>>>
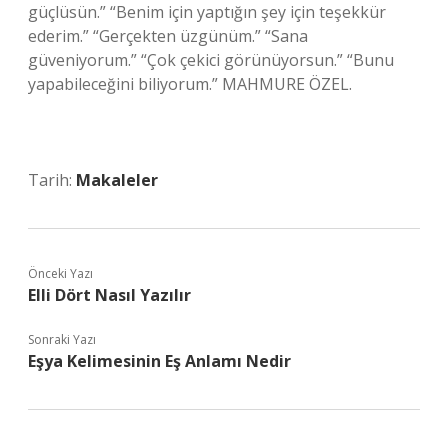
güçlüsün.” “Benim için yaptığın şey için teşekkür
ederim.” “Gerçekten üzgünüm.” “Sana
güveniyorum.” “Çok çekici görünüyorsun.” “Bunu
yapabileceğini biliyorum.” MAHMURE ÖZEL.
Tarih:
Makaleler
Önceki Yazı
Elli Dört Nasıl Yazılır
Sonraki Yazı
Eşya Kelimesinin Eş Anlamı Nedir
<<<
### Exercise directions
Transcribe the text from the records above line for line, without changing anything, and leave the pictures out.

### Task solution
güçlüsün.” “Benim için yaptığın şey için teşekkür
ederim.” “Gerçekten üzgünüm.” “Sana
güveniyorum.” “Çok çekici görünüyorsun.” “Bunu
yapabileceğini biliyorum.” MAHMURE ÖZEL.
Tarih:
Makaleler
Önceki Yazı
Elli Dört Nasıl Yazılır
Sonraki Yazı
Eşya Kelimesinin Eş Anlamı Nedir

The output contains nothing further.